Saving and opening a tensorflow dataset
I have created and saved a dataset which looks like this:
# line 1
foo+++$+++faa+++$+++fee
# +++$+++ is the separator
I've saved like a .txt
and then saved to tf
with
from tensorflow.data import TextLineDataset
from tensorflow.data.experimental import save, load
tfsaved = TextLineDataset('path_to_file.txt')
save(tfsaved, 'path_tf_dataset')
But, when I load the dataset, it looks like this:
# Line 1
foofaafee
Can I, in any way, show to tf
that +++$+++
is my separator? If not, how can I solve this?
Here is a simple example of how you can read your data using pandas
and pass it to tf.data.Dataset.from_tensor_slices
:
data.csv
feature1+++$+++feature2+++$+++feature3
foo+++$+++faa+++$+++fee
foo+++$+++faa+++$+++fee
foo+++$+++faa+++$+++fee
foo+++$+++faa+++$+++fee
foo+++$+++faa+++$+++fee
foo+++$+++faa+++$+++fee
foo+++$+++faa+++$+++fee
import pandas as pd
import tensorflow as tf
df = pd.read_csv('data.csv', sep='\+\+\+\$\+\+\+', engine='python')

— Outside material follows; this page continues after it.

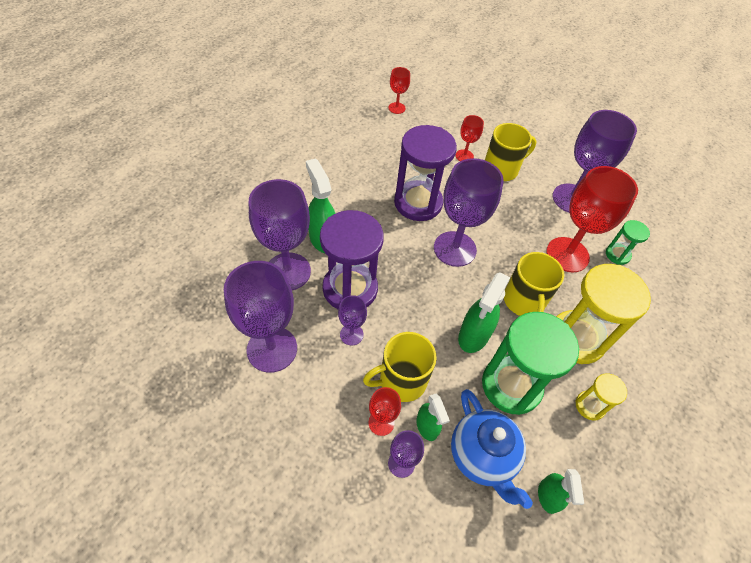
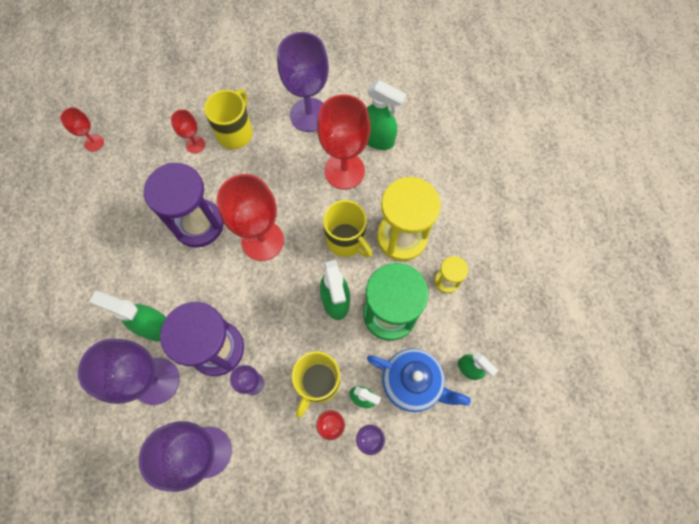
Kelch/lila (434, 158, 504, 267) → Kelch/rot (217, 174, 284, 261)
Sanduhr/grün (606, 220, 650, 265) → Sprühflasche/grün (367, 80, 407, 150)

ds = tf.data.Dataset.from_tensor_slices((dict(df)))
for d in ds.take(3):
tf.print(d)
{'feature1': "foo", 'feature2': "faa", 'feature3': "fee"}
{'feature1': "foo", 'feature2': "faa", 'feature3': "fee"}
{'feature1': "foo", 'feature2': "faa", 'feature3': "fee"}
Note that I had to escape the characters +
and $
, since they are special regex characters.